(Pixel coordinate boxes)
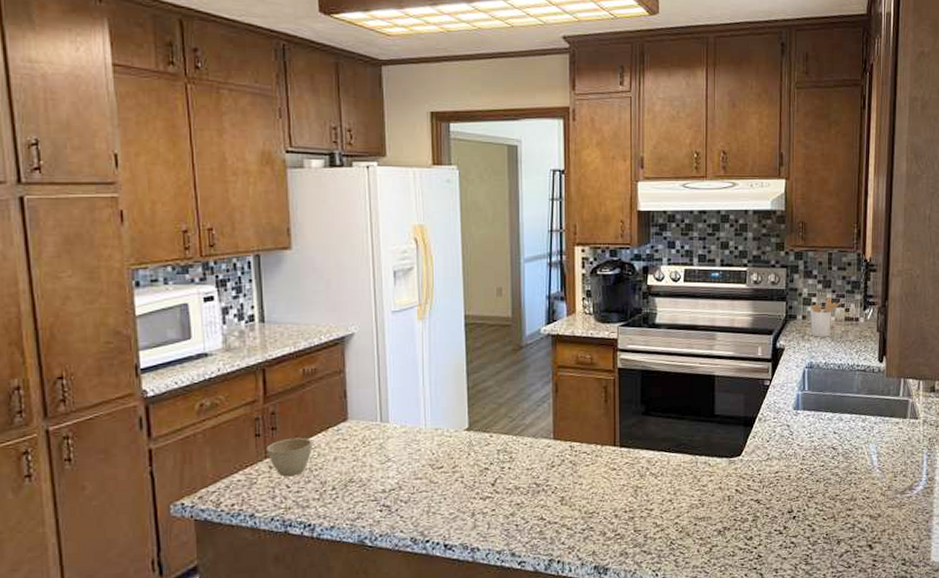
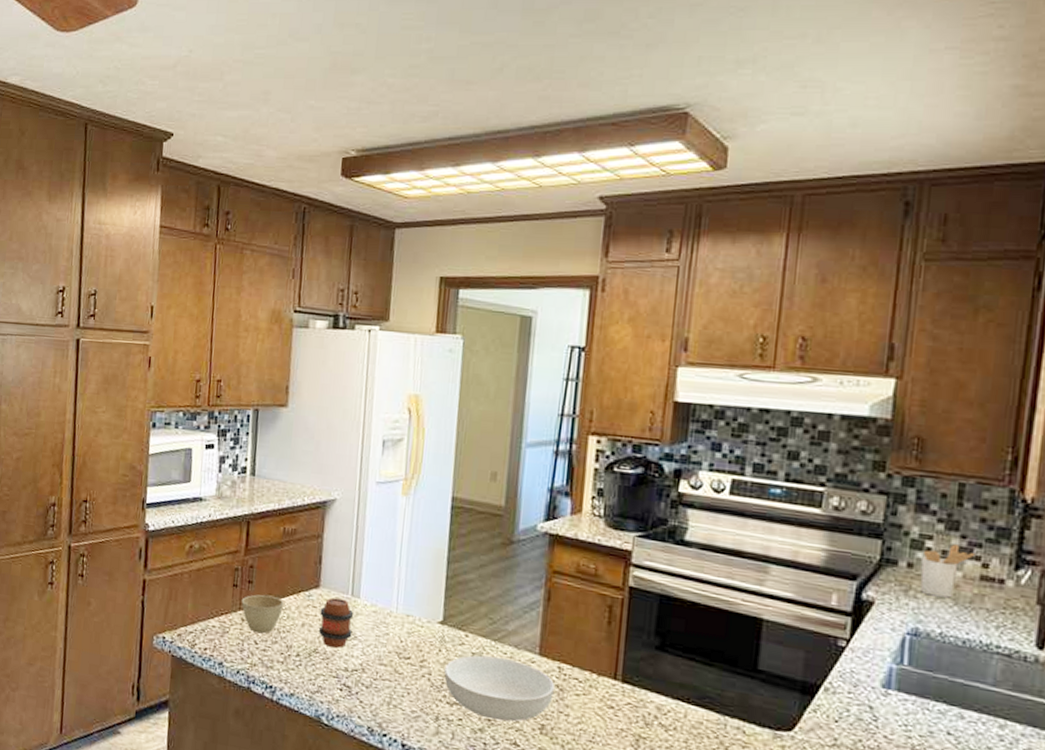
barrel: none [351,426,386,474] -> present [319,597,353,648]
serving bowl: none [475,448,569,503] -> present [444,655,556,722]

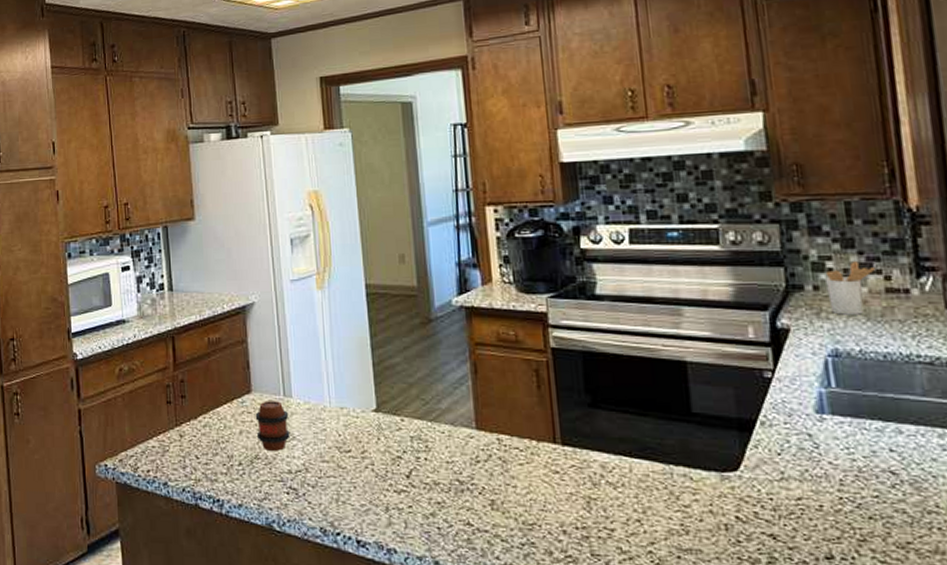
cup: present [241,594,284,634] -> none [177,407,219,447]
serving bowl: present [444,655,556,722] -> none [386,437,498,503]

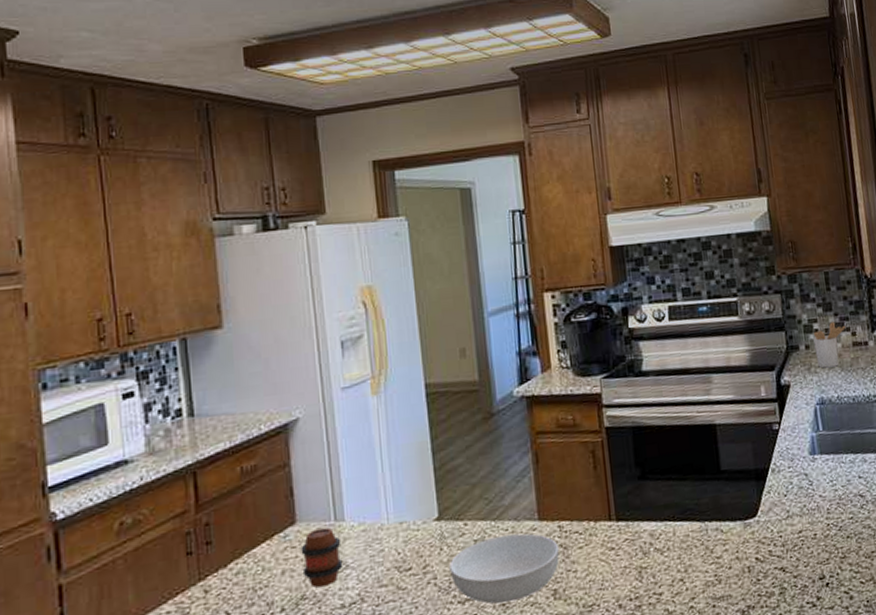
serving bowl: none [386,437,498,503] -> present [449,533,560,604]

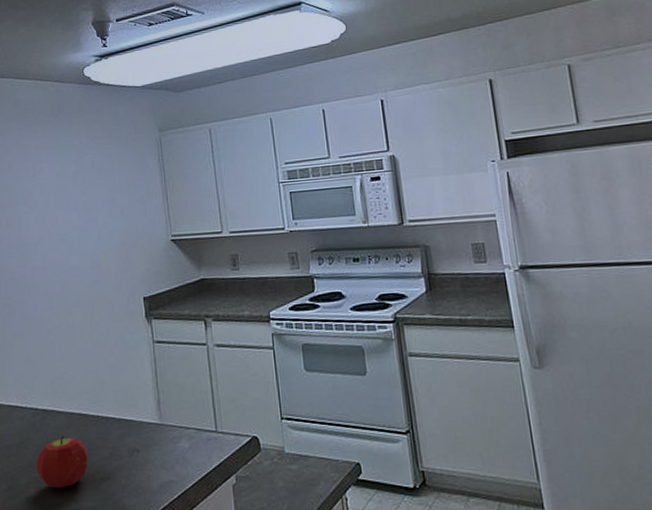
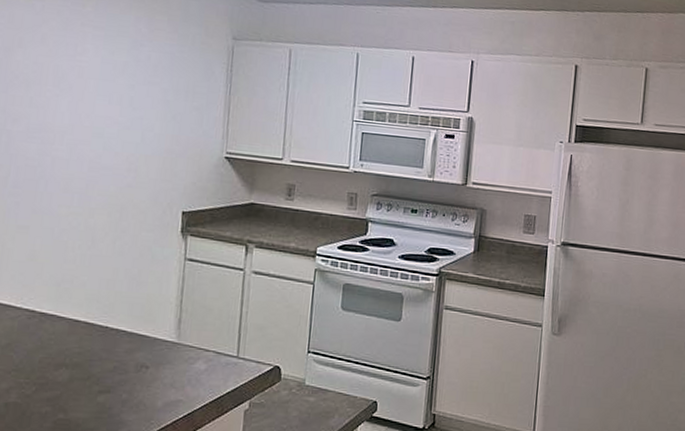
fruit: present [36,436,88,489] -> none [22,343,88,397]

WHAT TO DO: Show every line above in which the word "bowl" appears.

SOLUTION TO THIS PROBLEM:
serving bowl: none [475,448,569,503] -> present [444,655,556,722]
serving bowl: present [444,655,556,722] -> none [386,437,498,503]
serving bowl: none [386,437,498,503] -> present [449,533,560,604]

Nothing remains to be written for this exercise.